5

suppose the code does the following:

T *pointer = new T();
delete static_cast<void*>(pointer);

what is result? Undefined, memory leak, memory is deleted?

Brian Tompsett - 汤莱恩
  • 5,753
  • 72
  • 57
  • 129
Anycorn
  • 50,217
  • 42
  • 167
  • 261
  • Practically speaking, the memory will be freed without any destructor being called. Of course, this isn't standard behavior. – zildjohn01 Apr 25 '10 at 18:31
  • The other possible result would be a failed compile, ideally that should be what happens but not sure if fails to compile. – CashCow Mar 08 '11 at 11:49

2 Answers2

8

The behavior is undefined. Concerning the delete expression, the C++ standard says:

In the first alternative (delete object), if the static type of the operand is different from its dynamic type, the static type shall be a base class of the operand’s dynamic type and the static type shall have a virtual destructor or the behavior is undefined. In the second alternative (delete array) if the dynamic type of the object to be deleted differs from its static type, the behavior is undefined. (§5.3.5/3)

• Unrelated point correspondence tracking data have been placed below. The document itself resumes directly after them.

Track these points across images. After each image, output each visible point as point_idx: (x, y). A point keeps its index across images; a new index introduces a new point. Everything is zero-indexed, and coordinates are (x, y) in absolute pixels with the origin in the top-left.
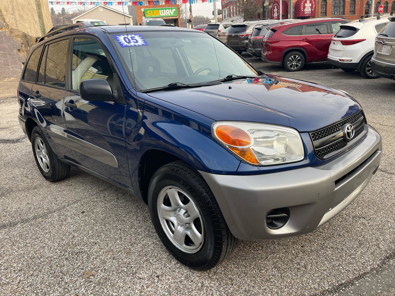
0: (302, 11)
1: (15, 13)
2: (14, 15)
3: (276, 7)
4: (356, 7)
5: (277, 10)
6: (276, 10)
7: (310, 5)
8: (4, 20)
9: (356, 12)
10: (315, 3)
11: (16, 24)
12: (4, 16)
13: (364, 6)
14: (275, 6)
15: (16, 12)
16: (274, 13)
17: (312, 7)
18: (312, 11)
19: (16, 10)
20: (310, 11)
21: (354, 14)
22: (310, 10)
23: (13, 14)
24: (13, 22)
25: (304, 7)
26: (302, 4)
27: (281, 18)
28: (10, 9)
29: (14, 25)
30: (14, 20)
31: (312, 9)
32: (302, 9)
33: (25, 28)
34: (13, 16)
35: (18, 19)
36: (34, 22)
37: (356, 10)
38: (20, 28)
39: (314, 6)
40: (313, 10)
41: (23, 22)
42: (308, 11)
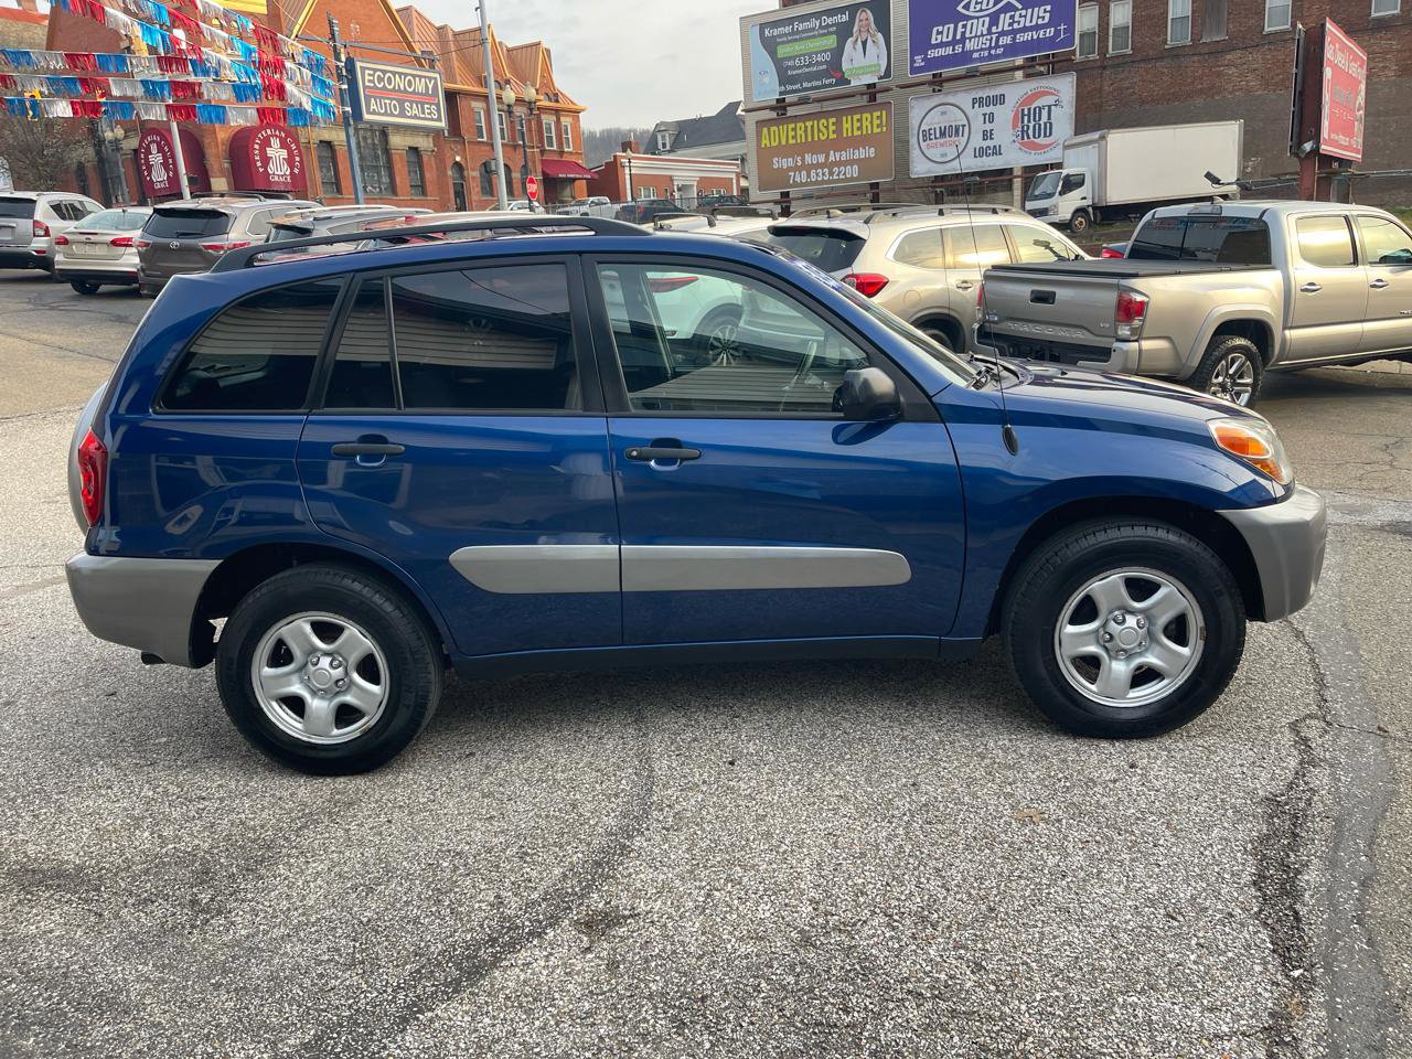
0: (261, 170)
3: (154, 148)
4: (427, 175)
5: (160, 159)
6: (156, 158)
7: (284, 154)
9: (429, 188)
10: (298, 148)
13: (450, 173)
14: (150, 142)
16: (149, 168)
17: (290, 161)
18: (292, 173)
20: (288, 173)
21: (424, 193)
22: (286, 170)
25: (266, 160)
26: (256, 146)
27: (186, 192)
31: (292, 170)
32: (259, 164)
37: (427, 184)
39: (297, 159)
40: (296, 171)
42: (279, 173)
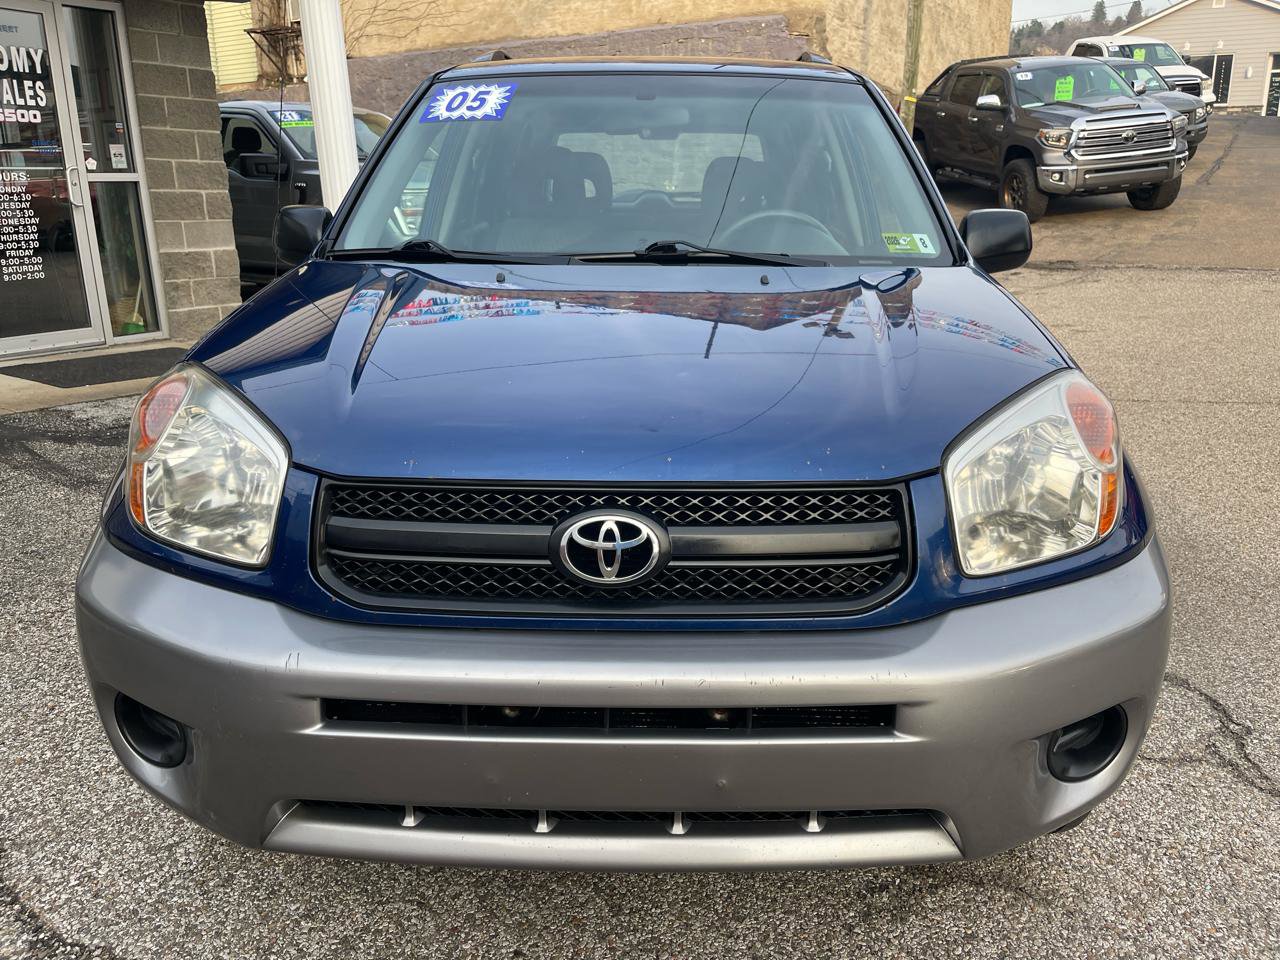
1: (869, 24)
2: (865, 29)
8: (824, 44)
11: (864, 57)
12: (829, 33)
15: (875, 20)
19: (876, 12)
23: (864, 25)
24: (854, 49)
28: (858, 11)
29: (854, 60)
30: (860, 44)
33: (891, 69)
34: (861, 32)
35: (874, 40)
36: (934, 48)
38: (873, 68)
41: (890, 50)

Then the footnote to this paragraph clearly states:

This implies that an object cannot be deleted using a pointer of type void* because there are no objects of type void (note 73).

James McNellis
  • 348,265
  • 75
  • 913
  • 977
  • Yep, `+1` from me. As for what _UB_ means: http://stackoverflow.com/questions/1553382/pod-freeing-memory-is-delete-equal-to-delete/1553407#1553407 `:)` – sbi Jan 13 '11 at 17:28
1

Deleting via a void pointer is undefined, as is doing anything else via a void pointer except explicitly converting it to another kind of pointer.